··· SUPPLIED ENTRIES ···

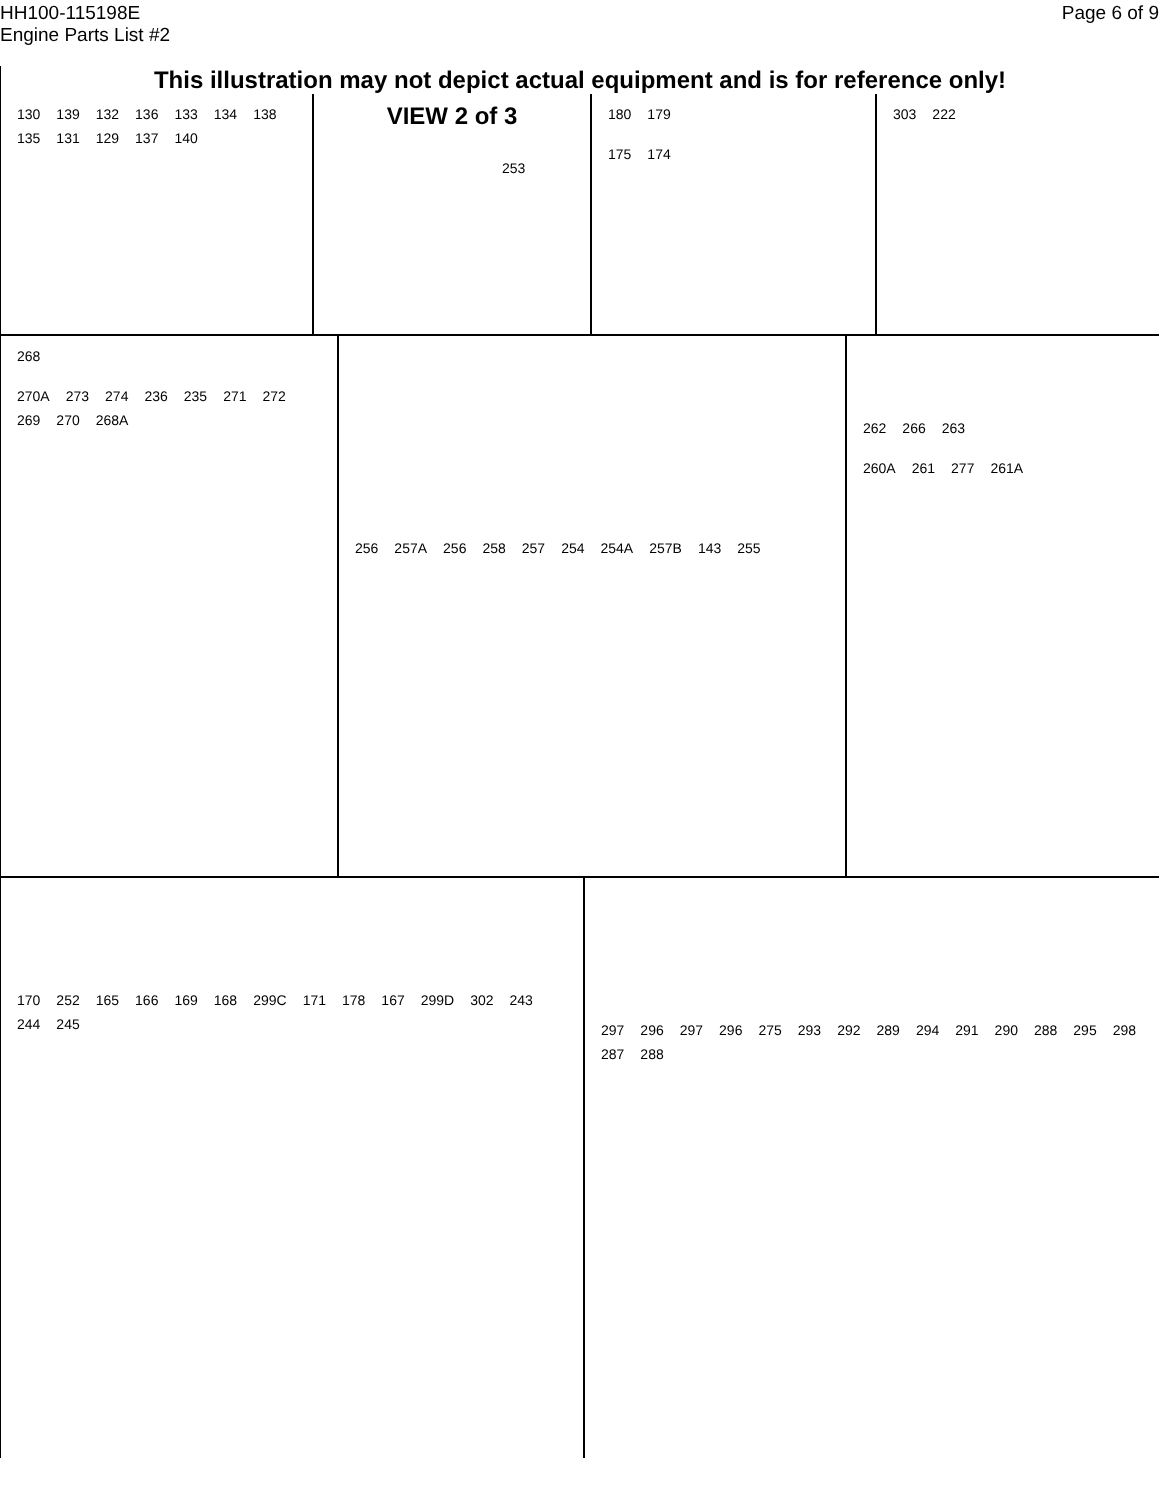HH100-115198E
Engine Parts List #2
Page 6 of 9
This illustration may not depict actual equipment and is for reference only!
130 139 132 136 133 134 138 135 131 129 137 140
VIEW 2 of 3
253
180 179
175 174
303 222
268
270A 273 274 236 235 271 272 269 270 268A
256 257A 256 258 257 254 254A 257B 143 255
262 266 263
260A 261 277 261A
170 252 165 166 169 168 299C 171 178 167 299D 302 243 244 245
297 296 297 296 275 293 292 289 294 291 290 288 295 298 287 288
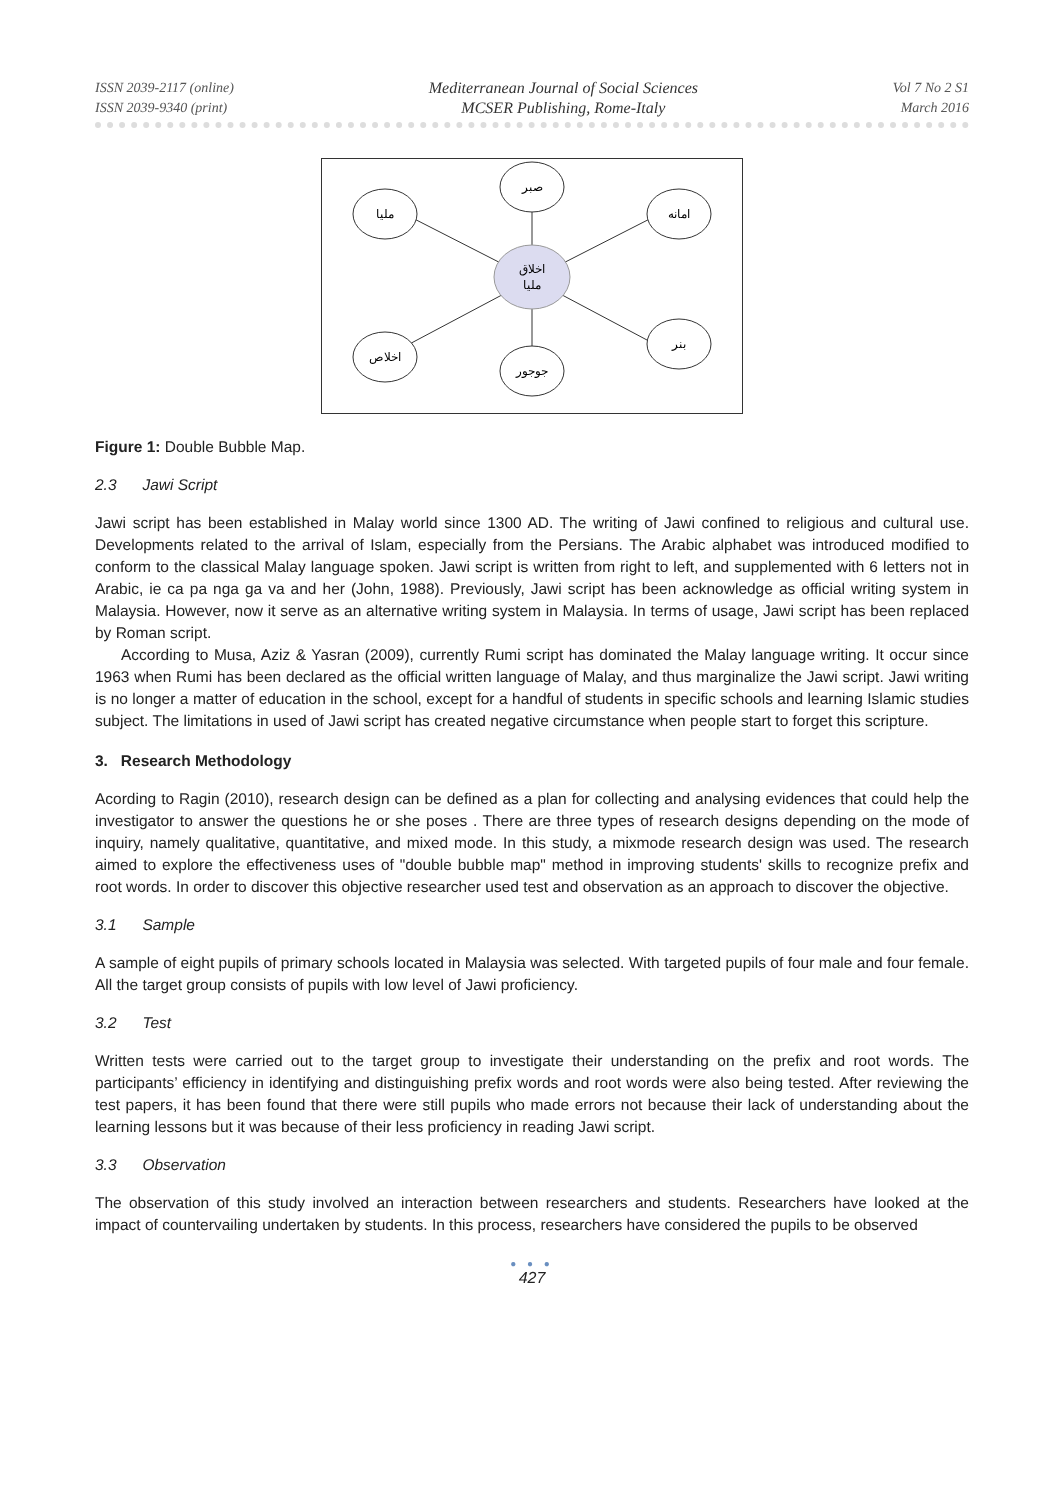ISSN 2039-2117 (online)
ISSN 2039-9340 (print)
Mediterranean Journal of Social Sciences
MCSER Publishing, Rome-Italy
Vol 7 No 2 S1
March 2016
صبر
مليا
امانه
اخلاص
بنر
جوجور
اخلاق
مليا
Figure 1: Double Bubble Map.
2.3 Jawi Script
Jawi script has been established in Malay world since 1300 AD. The writing of Jawi confined to religious and cultural use. Developments related to the arrival of Islam, especially from the Persians. The Arabic alphabet was introduced modified to conform to the classical Malay language spoken. Jawi script is written from right to left, and supplemented with 6 letters not in Arabic, ie ca pa nga ga va and her (John, 1988). Previously, Jawi script has been acknowledge as official writing system in Malaysia. However, now it serve as an alternative writing system in Malaysia. In terms of usage, Jawi script has been replaced by Roman script.
According to Musa, Aziz & Yasran (2009), currently Rumi script has dominated the Malay language writing. It occur since 1963 when Rumi has been declared as the official written language of Malay, and thus marginalize the Jawi script. Jawi writing is no longer a matter of education in the school, except for a handful of students in specific schools and learning Islamic studies subject. The limitations in used of Jawi script has created negative circumstance when people start to forget this scripture.
3. Research Methodology
Acording to Ragin (2010), research design can be defined as a plan for collecting and analysing evidences that could help the investigator to answer the questions he or she poses . There are three types of research designs depending on the mode of inquiry, namely qualitative, quantitative, and mixed mode. In this study, a mixmode research design was used. The research aimed to explore the effectiveness uses of "double bubble map" method in improving students' skills to recognize prefix and root words. In order to discover this objective researcher used test and observation as an approach to discover the objective.
3.1 Sample
A sample of eight pupils of primary schools located in Malaysia was selected. With targeted pupils of four male and four female. All the target group consists of pupils with low level of Jawi proficiency.
3.2 Test
Written tests were carried out to the target group to investigate their understanding on the prefix and root words. The participants’ efficiency in identifying and distinguishing prefix words and root words were also being tested. After reviewing the test papers, it has been found that there were still pupils who made errors not because their lack of understanding about the learning lessons but it was because of their less proficiency in reading Jawi script.
3.3 Observation
The observation of this study involved an interaction between researchers and students. Researchers have looked at the impact of countervailing undertaken by students. In this process, researchers have considered the pupils to be observed
● ● ●
427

···

ACTIVITY
Using the records above, print exactly the lines between the ones containing "270A 273 274 236 235 271 272 269 270 268A" and "3. Research Methodology", inclusive, and nothing else; no pictures.

RESULT OF THIS EXERCISE
270A 273 274 236 235 271 272 269 270 268A
256 257A 256 258 257 254 254A 257B 143 255
262 266 263
260A 261 277 261A
170 252 165 166 169 168 299C 171 178 167 299D 302 243 244 245
297 296 297 296 275 293 292 289 294 291 290 288 295 298 287 288
ISSN 2039-2117 (online)
ISSN 2039-9340 (print)
Mediterranean Journal of Social Sciences
MCSER Publishing, Rome-Italy
Vol 7 No 2 S1
March 2016
صبر
مليا
امانه
اخلاص
بنر
جوجور
اخلاق
مليا
Figure 1: Double Bubble Map.
2.3 Jawi Script
Jawi script has been established in Malay world since 1300 AD. The writing of Jawi confined to religious and cultural use. Developments related to the arrival of Islam, especially from the Persians. The Arabic alphabet was introduced modified to conform to the classical Malay language spoken. Jawi script is written from right to left, and supplemented with 6 letters not in Arabic, ie ca pa nga ga va and her (John, 1988). Previously, Jawi script has been acknowledge as official writing system in Malaysia. However, now it serve as an alternative writing system in Malaysia. In terms of usage, Jawi script has been replaced by Roman script.
According to Musa, Aziz & Yasran (2009), currently Rumi script has dominated the Malay language writing. It occur since 1963 when Rumi has been declared as the official written language of Malay, and thus marginalize the Jawi script. Jawi writing is no longer a matter of education in the school, except for a handful of students in specific schools and learning Islamic studies subject. The limitations in used of Jawi script has created negative circumstance when people start to forget this scripture.
3. Research Methodology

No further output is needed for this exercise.